Die Standardversion des Kontos ist kostenlos, für den Premium-Account zahlen die Kunden monatlich 3,99 Euro – hier gibt es noch fünf Währungskonten und vier Zielsparkonten. Bei bestimmten Einzeltransaktionen fallen Gebühren an. Ein Vorteil gegenüber Neobanken wie N26 oder Vivid ist bei WU+, dass die Kunden über die Filialen Geld einzahlen können.

In Deutschland wurde die App nach Schätzungen des Analysetools Airnow Data bislang 116.000 Mal heruntergeladen. Nicht jeder Download wird zur Kontoeröffnung geführt haben, aber die Zahlen zeigen einen Trend auf. Als N26 2016 an den Markt ging, erreichte sie nach zwölf Monaten 100.000 Kunden. Seitdem hat sich allerdings auch viel getan, die Zielgruppe von WU+ kennt das Prinzip der Smartphone-Konten bereits.
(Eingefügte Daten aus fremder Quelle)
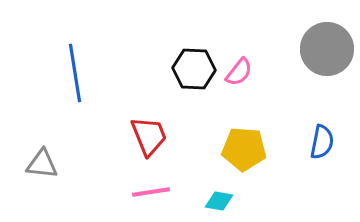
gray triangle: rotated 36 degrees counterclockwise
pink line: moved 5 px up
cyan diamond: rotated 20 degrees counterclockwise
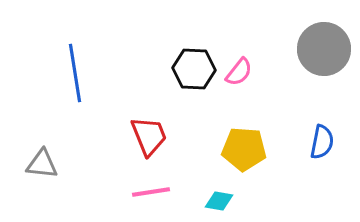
gray circle: moved 3 px left
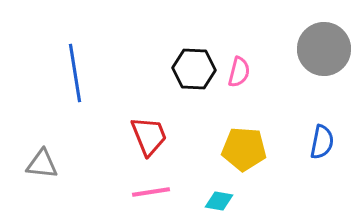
pink semicircle: rotated 24 degrees counterclockwise
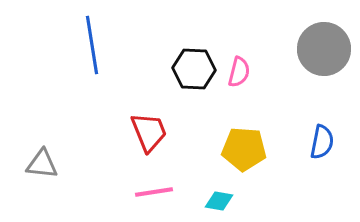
blue line: moved 17 px right, 28 px up
red trapezoid: moved 4 px up
pink line: moved 3 px right
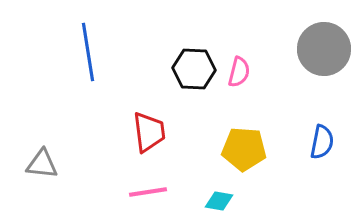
blue line: moved 4 px left, 7 px down
red trapezoid: rotated 15 degrees clockwise
pink line: moved 6 px left
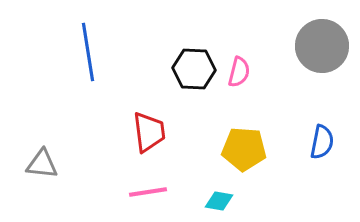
gray circle: moved 2 px left, 3 px up
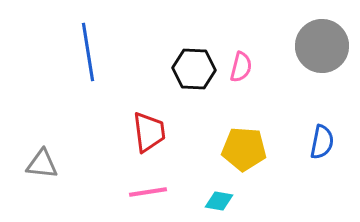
pink semicircle: moved 2 px right, 5 px up
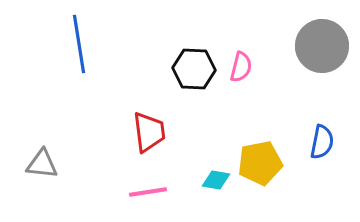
blue line: moved 9 px left, 8 px up
yellow pentagon: moved 16 px right, 14 px down; rotated 15 degrees counterclockwise
cyan diamond: moved 3 px left, 21 px up
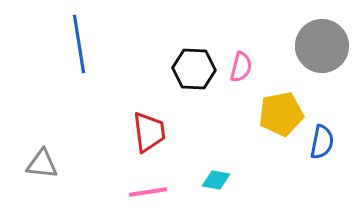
yellow pentagon: moved 21 px right, 49 px up
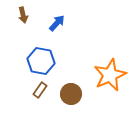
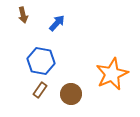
orange star: moved 2 px right, 1 px up
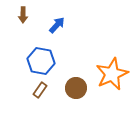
brown arrow: rotated 14 degrees clockwise
blue arrow: moved 2 px down
brown circle: moved 5 px right, 6 px up
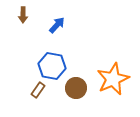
blue hexagon: moved 11 px right, 5 px down
orange star: moved 1 px right, 5 px down
brown rectangle: moved 2 px left
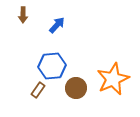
blue hexagon: rotated 16 degrees counterclockwise
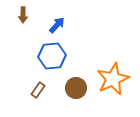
blue hexagon: moved 10 px up
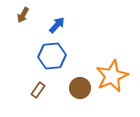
brown arrow: rotated 28 degrees clockwise
orange star: moved 1 px left, 3 px up
brown circle: moved 4 px right
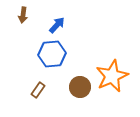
brown arrow: rotated 21 degrees counterclockwise
blue hexagon: moved 2 px up
brown circle: moved 1 px up
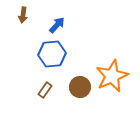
brown rectangle: moved 7 px right
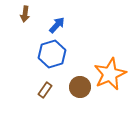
brown arrow: moved 2 px right, 1 px up
blue hexagon: rotated 12 degrees counterclockwise
orange star: moved 2 px left, 2 px up
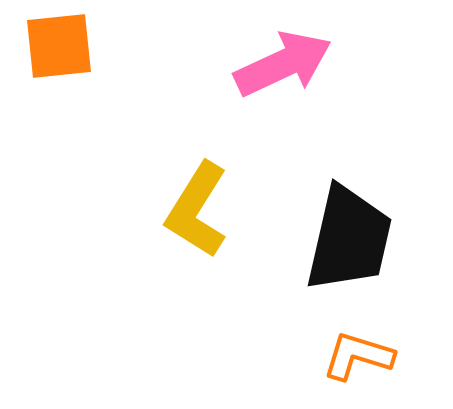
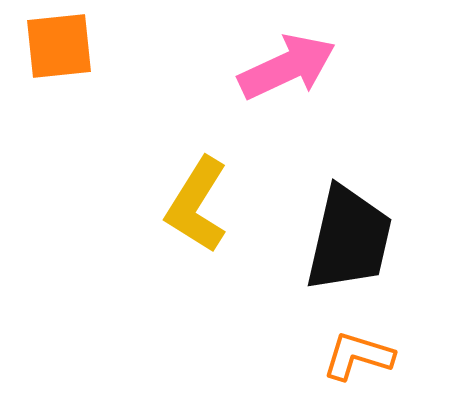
pink arrow: moved 4 px right, 3 px down
yellow L-shape: moved 5 px up
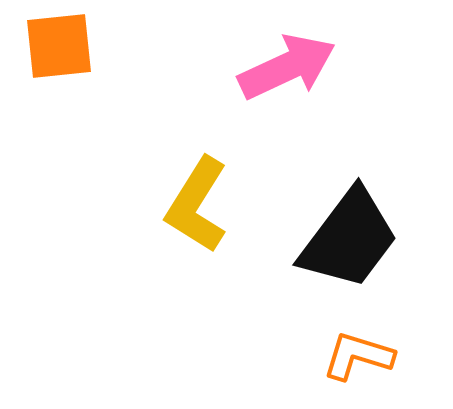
black trapezoid: rotated 24 degrees clockwise
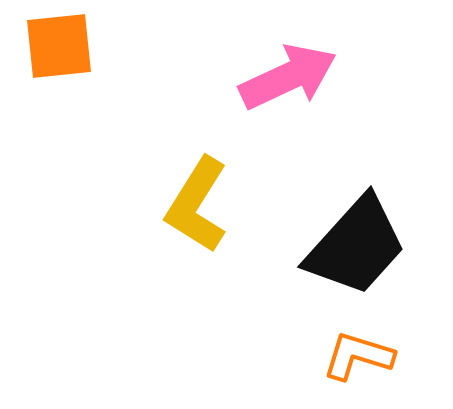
pink arrow: moved 1 px right, 10 px down
black trapezoid: moved 7 px right, 7 px down; rotated 5 degrees clockwise
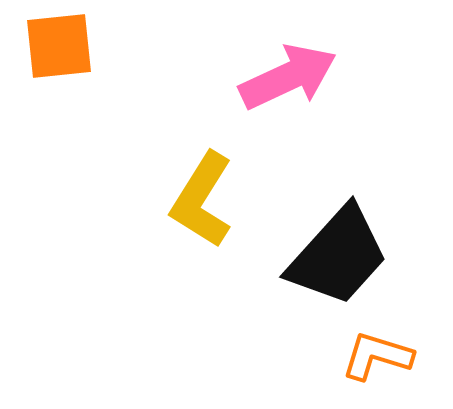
yellow L-shape: moved 5 px right, 5 px up
black trapezoid: moved 18 px left, 10 px down
orange L-shape: moved 19 px right
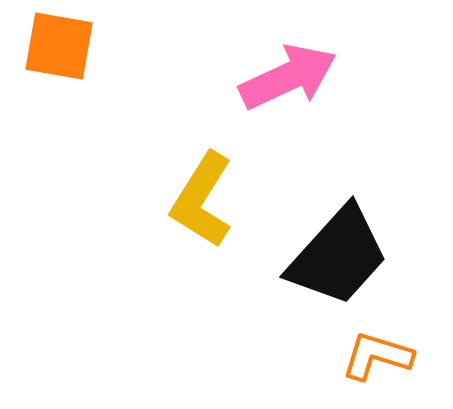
orange square: rotated 16 degrees clockwise
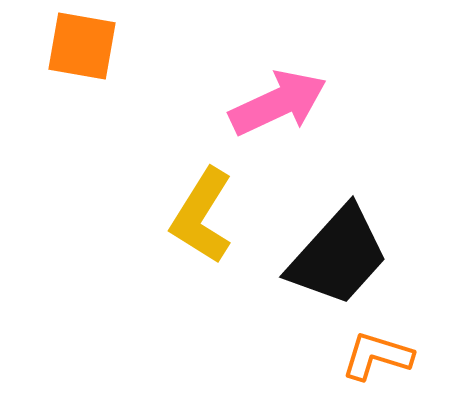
orange square: moved 23 px right
pink arrow: moved 10 px left, 26 px down
yellow L-shape: moved 16 px down
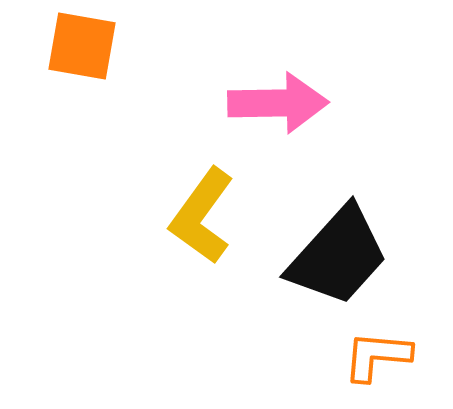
pink arrow: rotated 24 degrees clockwise
yellow L-shape: rotated 4 degrees clockwise
orange L-shape: rotated 12 degrees counterclockwise
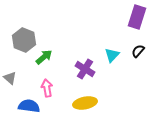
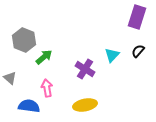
yellow ellipse: moved 2 px down
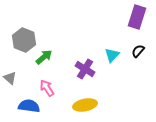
pink arrow: rotated 24 degrees counterclockwise
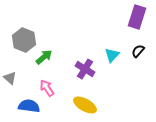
yellow ellipse: rotated 40 degrees clockwise
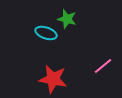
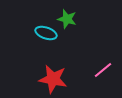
pink line: moved 4 px down
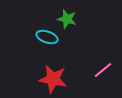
cyan ellipse: moved 1 px right, 4 px down
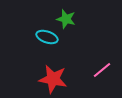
green star: moved 1 px left
pink line: moved 1 px left
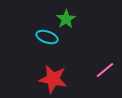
green star: rotated 24 degrees clockwise
pink line: moved 3 px right
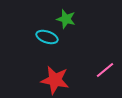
green star: rotated 24 degrees counterclockwise
red star: moved 2 px right, 1 px down
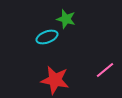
cyan ellipse: rotated 40 degrees counterclockwise
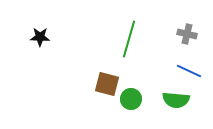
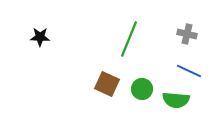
green line: rotated 6 degrees clockwise
brown square: rotated 10 degrees clockwise
green circle: moved 11 px right, 10 px up
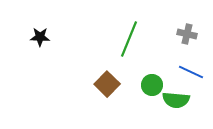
blue line: moved 2 px right, 1 px down
brown square: rotated 20 degrees clockwise
green circle: moved 10 px right, 4 px up
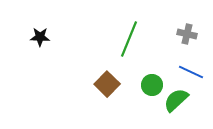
green semicircle: rotated 132 degrees clockwise
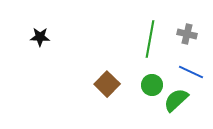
green line: moved 21 px right; rotated 12 degrees counterclockwise
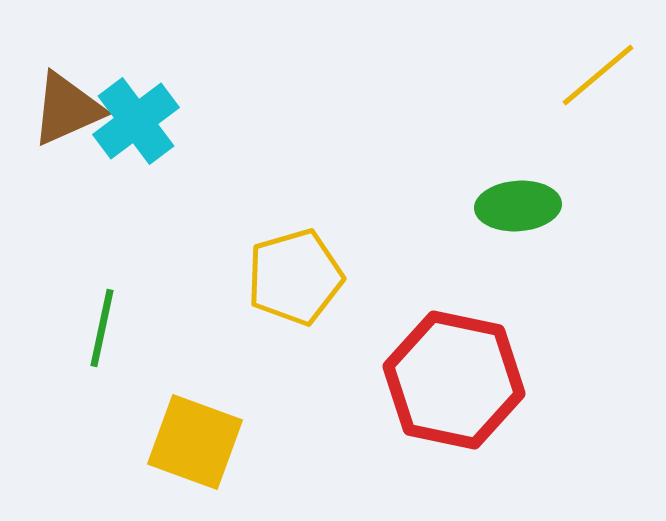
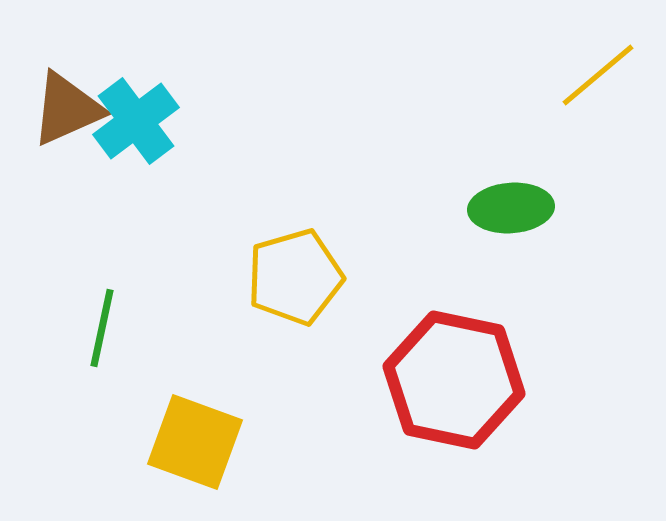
green ellipse: moved 7 px left, 2 px down
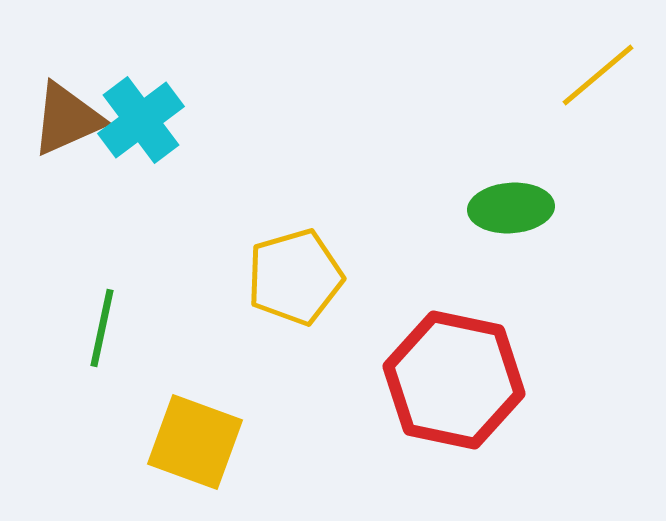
brown triangle: moved 10 px down
cyan cross: moved 5 px right, 1 px up
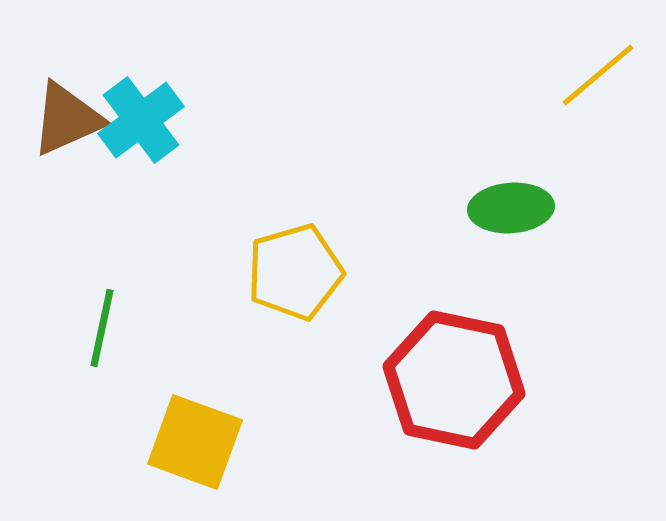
yellow pentagon: moved 5 px up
So brauchte N26-Angreifer Vivid 2020 nur noch ein halbes Jahr für die gleiche Zahl an Kunden.

Mit dem Angebot greift Western Union vor allem die gängigen Fintechs wie N26 mit ihren Smartphone-Konten an. Seit dem vergangenen Jahr bietet beispielsweise auch der schwedische Zahlungsdienstleister Klarna Girokonten in Deutschland an. Ein direkter Konkurrent ist Wise aus London, das früher als Transferwise bekannt war.

Wie die Downloadstatistik zeigt, kann es WU+ bereits mit den bekannten Finanz-Startups in Deutschland aufnehmen (siehe Grafik). Seit Mai kommt Western Union mit seiner Banking-App pro Monat auf ähnlich viele Downloads in Deutschland wie etwa N26 oder Wise. Eine Anfrage von Finance Forward ließ das Unternehmen unbeantwortet.

Wachsen will es vor allem durch die Expansion in weitere Märkte. „Im nächsten Schritt wird das Angebot in Italien und Polen eingeführt und soll schließlich in ganz Europa sowie weiteren Märkten weltweit ausgerollt werden“, zitiert das Handelsblatt einen Sprecher. Und auch in Deutschland gibt es noch weitere Möglichkeiten zu wachsen. Um wirklich hervorzustechen, müsste sich das Angebot von Western Union allerdings noch weiter von der Konkurrenz abgrenzen.